Vram and Vcpu requirements on Vsphere 5 for use Windchill 10 ?

Hi,

I look for information to configure applications and database servers with VSphere 5.0.

Can you say me if a virtual server sizing guidelines exists?

Thanks for your help.

Christophe

1 REPLY 1
sdertien
5-Regular Member
(To:ptc-2731232)

Christophe, In our benchmark testing on ESX 4 and ESX 5 we've proven that there is no significant difference in CPU or Memory requirements between a VMware virtualized instance and a native instance. In fact during some tests the Virtual instance performed tasks faster than the native instance. The new Windchill 10 sizing guides are now available (for 10.0 and 10.1). Our current ESX 5 testing also shows that we get some great scalability out of their 8 and 16 core capabilities now too. So for the very large enterprise it looks very positive that we can use very large VM's now with confidence. On ESX 4 we recognized that the larger you made the VM the less linear scalability you received. Therefore two 4vCPU instances had more capacity available to them than we could get out of one 8vCPU isntance.
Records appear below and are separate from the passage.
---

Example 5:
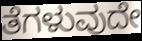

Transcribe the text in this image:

ತೆಗಳುವುದೇ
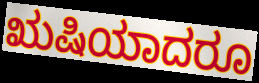
ಋಷಿಯಾದರೂ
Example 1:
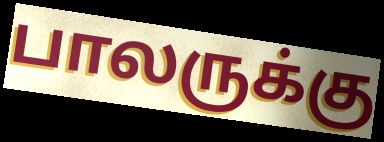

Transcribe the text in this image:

பாலருக்கு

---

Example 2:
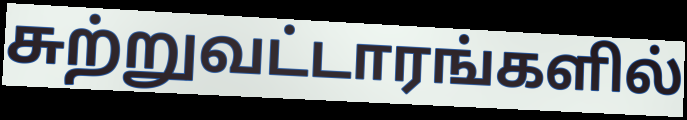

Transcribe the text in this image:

சுற்றுவட்டாரங்களில்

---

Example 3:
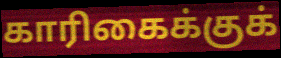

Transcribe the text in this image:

காரிகைக்குக்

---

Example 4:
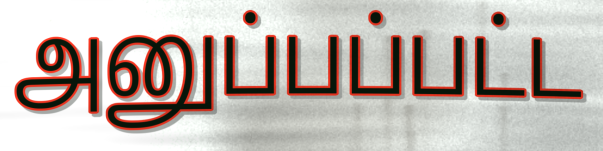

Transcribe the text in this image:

அனுப்பப்பட்ட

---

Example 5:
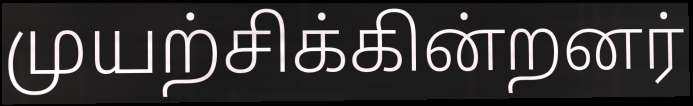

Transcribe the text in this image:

முயற்சிக்கின்றனர்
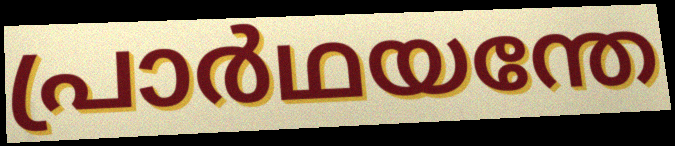
പ്രാർഥയന്തേ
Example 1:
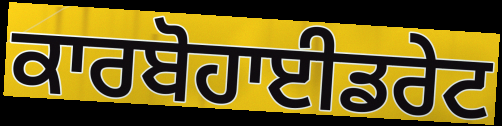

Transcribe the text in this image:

ਕਾਰਬੋਹਾਈਡਰੇਟ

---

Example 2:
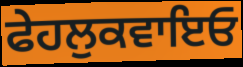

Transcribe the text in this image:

ਫੇਹਲੁਕਵਾਇਓ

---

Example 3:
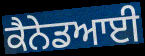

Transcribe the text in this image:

ਕੈਨੇਡਆਈ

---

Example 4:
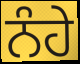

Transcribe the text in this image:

ਨੰਹੇ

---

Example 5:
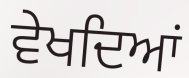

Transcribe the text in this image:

ਵੇਖਦਿਆਂ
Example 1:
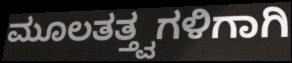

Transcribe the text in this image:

ಮೂಲತತ್ತ್ವಗಳಿಗಾಗಿ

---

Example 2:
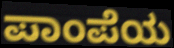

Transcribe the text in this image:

ಪಾಂಪೆಯ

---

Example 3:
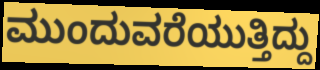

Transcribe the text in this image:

ಮುಂದುವರೆಯುತ್ತಿದ್ದು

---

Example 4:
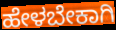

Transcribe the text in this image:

ಹೇಳಬೇಕಾಗಿ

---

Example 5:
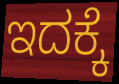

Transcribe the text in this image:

ಇದಕ್ಕೆ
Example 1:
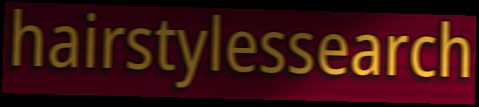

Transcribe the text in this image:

hairstylessearch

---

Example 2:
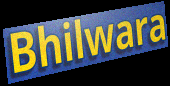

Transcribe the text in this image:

Bhilwara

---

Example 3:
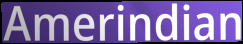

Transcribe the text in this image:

Amerindian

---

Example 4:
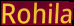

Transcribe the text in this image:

Rohila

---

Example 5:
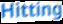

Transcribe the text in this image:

Hitting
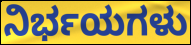
ನಿರ್ಭಯಗಳು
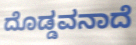
ದೊಡ್ಡವನಾದೆ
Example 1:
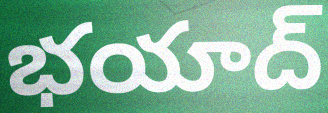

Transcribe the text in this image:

భయాద్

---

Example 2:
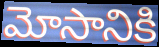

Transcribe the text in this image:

మోసానికి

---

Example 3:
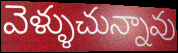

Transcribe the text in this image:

వెళ్ళుచున్నావు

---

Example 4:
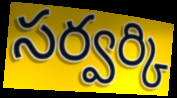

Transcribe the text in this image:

సర్వర్కి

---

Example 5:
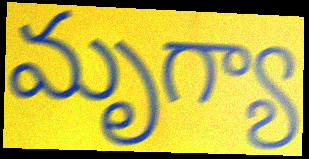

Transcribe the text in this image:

మృగ్యా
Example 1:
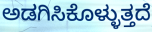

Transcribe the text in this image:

ಅಡಗಿಸಿಕೊಳ್ಳುತ್ತದೆ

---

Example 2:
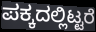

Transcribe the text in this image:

ಪಕ್ಕದಲ್ಲಿಟ್ಟರೆ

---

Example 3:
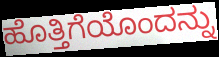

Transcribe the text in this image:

ಹೊತ್ತಿಗೆಯೊಂದನ್ನು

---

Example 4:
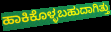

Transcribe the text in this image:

ಹಾಕಿಕೊಳ್ಳಬಹುದಾಗಿತ್ತು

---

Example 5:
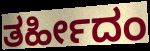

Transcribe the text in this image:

ತರ್ಹೀದಂ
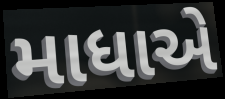
માધાએ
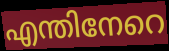
എന്തിനേറെ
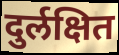
दुर्लक्षित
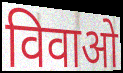
विवाओ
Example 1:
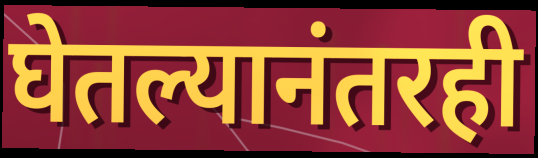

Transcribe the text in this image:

घेतल्यानंतरही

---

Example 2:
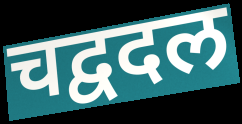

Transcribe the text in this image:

चद्वदल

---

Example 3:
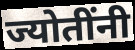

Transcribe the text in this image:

ज्योतींनी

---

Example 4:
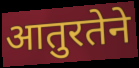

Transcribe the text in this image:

आतुरतेने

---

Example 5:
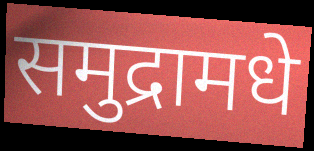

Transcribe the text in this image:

समुद्रामधे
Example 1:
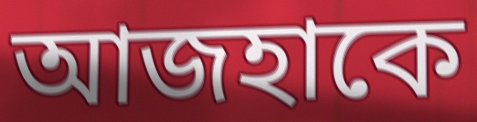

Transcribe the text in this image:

আজহাকে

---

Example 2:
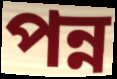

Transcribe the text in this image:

পন্ন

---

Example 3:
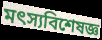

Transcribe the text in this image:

মৎস্যবিশেষজ্ঞ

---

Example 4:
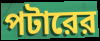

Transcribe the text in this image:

পটারের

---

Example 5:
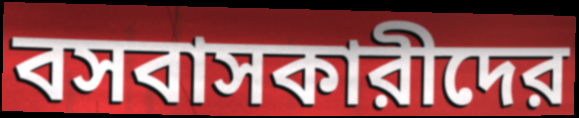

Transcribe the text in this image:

বসবাসকারীদের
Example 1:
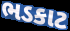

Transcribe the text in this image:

ભડકાટ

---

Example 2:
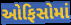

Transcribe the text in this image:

ઓફિસોમાં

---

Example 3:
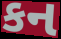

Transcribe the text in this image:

કન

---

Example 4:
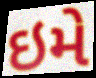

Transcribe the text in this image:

ઇમે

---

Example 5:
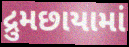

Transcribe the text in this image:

દ્રુમછાયામાં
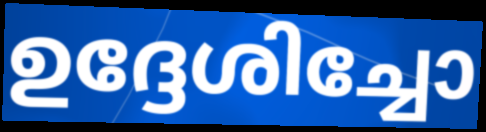
ഉദ്ദേശിച്ചോ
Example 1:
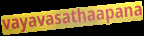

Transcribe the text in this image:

vayavasathaapana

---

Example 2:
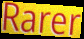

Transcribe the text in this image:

Rarer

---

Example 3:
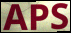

The only thing that we truly recommend, as does VMware, is that for at least in the production VM's you use VMware's Memory Reservation option (it's not enabled on VM's by default) to earmark the physical memory required to support your JVM's in that host. If your host has 16Gb of RAM and 12GB of that is earmarked for JVM's in your configuration we would at least recommend a reservation of not less than 12GB so that you do not encounter the overhead associated with memory virtualization. That's actually a bad thing for Java to use the virtualized layers for memory and it is directly attributed to most of the performance issues we recognize at customers where virtualization is used.

CPU over allocation is encouraged so long as the ESX host CPU threshold stays at or below 60 to 70%. Once you reach those thresholds you just need to remain satisfied with the response times you are getting. Generally we consider a ESX host fully utilized when it gets to the 60 to 70% CPU threshold.